Source passage:
........

The Workflow That Compounds

Twenty-one thousand stars in nine months is usually a sign of a good demo. What Every Inc. has instead is a good habit — packaged, versioned, and shipped as software. The compound-engineering plugin is the most-starred concrete implementation of an idea that inverts how engineering teams think about debt: every unit of work should make the next one cheaper.

The Premise

The repo is really two products. The first is a methodology plugin — 39 skills and 43 agent personas that encode Every’s internal loop: strategize, ideate, plan, execute, review, then compound — write what was learned into a reusable artifact so neither humans nor future agents relearn it. The house arithmetic is 80% planning and review, 20% execution. The second product is a ~8,900-line TypeScript CLI that converts the whole plugin to ten-plus agent platforms from a single source — solving the second-order problem of a fragmenting coding-agent landscape.

Each unit of engineering work should make subsequent units easier.

The Machine

The converter is a textbook transpiler: parse the Claude-native plugin into a typed intermediate representation, convert through per-target semantic mappers, write with per-target writers. Crucially, the mappings are explicit lookup tables, not naming conventions — tools, permissions, hooks, and model aliases each get deliberate translations. Installs are non-destructive: removed artifacts are moved to timestamped backups, and existing configs are deep-merged rather than overwritten.

........

Data provided:
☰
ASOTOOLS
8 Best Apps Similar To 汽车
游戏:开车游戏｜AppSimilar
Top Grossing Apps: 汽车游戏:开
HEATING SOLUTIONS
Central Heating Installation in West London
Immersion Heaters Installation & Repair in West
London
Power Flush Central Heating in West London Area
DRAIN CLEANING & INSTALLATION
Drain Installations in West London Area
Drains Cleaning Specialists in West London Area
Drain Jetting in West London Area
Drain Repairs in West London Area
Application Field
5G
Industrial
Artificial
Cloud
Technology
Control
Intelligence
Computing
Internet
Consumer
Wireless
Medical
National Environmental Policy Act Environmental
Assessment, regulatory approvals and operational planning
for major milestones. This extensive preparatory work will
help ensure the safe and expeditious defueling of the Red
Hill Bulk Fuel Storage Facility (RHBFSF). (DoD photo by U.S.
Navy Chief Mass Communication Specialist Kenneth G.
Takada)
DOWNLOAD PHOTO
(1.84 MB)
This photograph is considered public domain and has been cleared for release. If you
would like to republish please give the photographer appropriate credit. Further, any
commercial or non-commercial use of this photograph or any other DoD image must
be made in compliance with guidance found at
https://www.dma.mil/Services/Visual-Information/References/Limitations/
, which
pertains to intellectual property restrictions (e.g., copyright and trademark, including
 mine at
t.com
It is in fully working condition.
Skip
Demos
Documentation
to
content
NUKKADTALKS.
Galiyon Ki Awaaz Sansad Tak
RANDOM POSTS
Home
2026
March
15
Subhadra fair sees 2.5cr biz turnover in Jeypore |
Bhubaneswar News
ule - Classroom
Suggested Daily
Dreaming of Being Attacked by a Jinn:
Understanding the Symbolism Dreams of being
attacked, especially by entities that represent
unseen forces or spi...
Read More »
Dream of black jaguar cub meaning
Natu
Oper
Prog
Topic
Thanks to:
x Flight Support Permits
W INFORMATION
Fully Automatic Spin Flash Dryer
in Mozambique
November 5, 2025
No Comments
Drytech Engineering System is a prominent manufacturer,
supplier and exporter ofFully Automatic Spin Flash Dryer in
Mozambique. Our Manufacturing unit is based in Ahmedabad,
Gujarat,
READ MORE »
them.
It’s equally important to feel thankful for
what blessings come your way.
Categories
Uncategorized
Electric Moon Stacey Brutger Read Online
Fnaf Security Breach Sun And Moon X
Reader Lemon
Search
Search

........

Actions to take:
- a) Reproduce word for word the part of the compound-engineering plugin write-up starting at "The Machine" and ending at "rather than overwritten.".
- b) Pick up the compound-engineering plugin write-up after its final sentence and carry it forward.
The material comes from a separate source.

Responses to the exercise:
- a)
The Machine

The converter is a textbook transpiler: parse the Claude-native plugin into a typed intermediate representation, convert through per-target semantic mappers, write with per-target writers. Crucially, the mappings are explicit lookup tables, not naming conventions — tools, permissions, hooks, and model aliases each get deliberate translations. Installs are non-destructive: removed artifacts are moved to timestamped backups, and existing configs are deep-merged rather than overwritten.

- b)
The reusable prize is ce-code-review: fourteen reviewer personas selected by judgment of the diff rather than keyword matching, discrete confidence anchors with a default gate that suppresses findings below 75, autofix classes that separate what may be applied automatically from what needs a human, and evidence dossiers with progressive disclosure. Around it runs the compounding memory loop — solved problems become YAML-frontmatter “Learnings,” retrieved grep-first inside future reviews. The repo ships 31 of its own.

The Test Drive

The study ran the full test suite: 1,669 of 1,678 tests pass in 14 seconds — the nine failures all require live GitHub access the sandbox blocks, not code defects. A real multi-target conversion of the live plugin succeeded against OpenCode, Codex, and Gemini, with one skill correctly excluded by platform filtering. The sharpest probe: a reviewer persona declared as model: inherit converts to OpenCode with an inferred temperature: 0.1 — genuine per-target semantic remapping, not a passthrough copy.

The Fine Print

The security scan came back about as clean as scans come: two runtime dependencies, no dynamic code execution, no runtime network calls beyond git, path-traversal hardening enforced by CI tests. The one field worth watching is which global config roots get written when converting to all targets at once.

The evidence is testimony, not measurement — the single biggest gap.

The Verdict

What’s missing is proof that the compounding actually compounds: the efficacy evidence is testimony from its authors, not measurement. That is the caveat behind our rating — and the only one. The codebase is production-grade, dependency-light, and defensively engineered, and its discipline of treating prompts as compiled, tested, versioned source code is more instructive than most agent frameworks carrying ten times the code.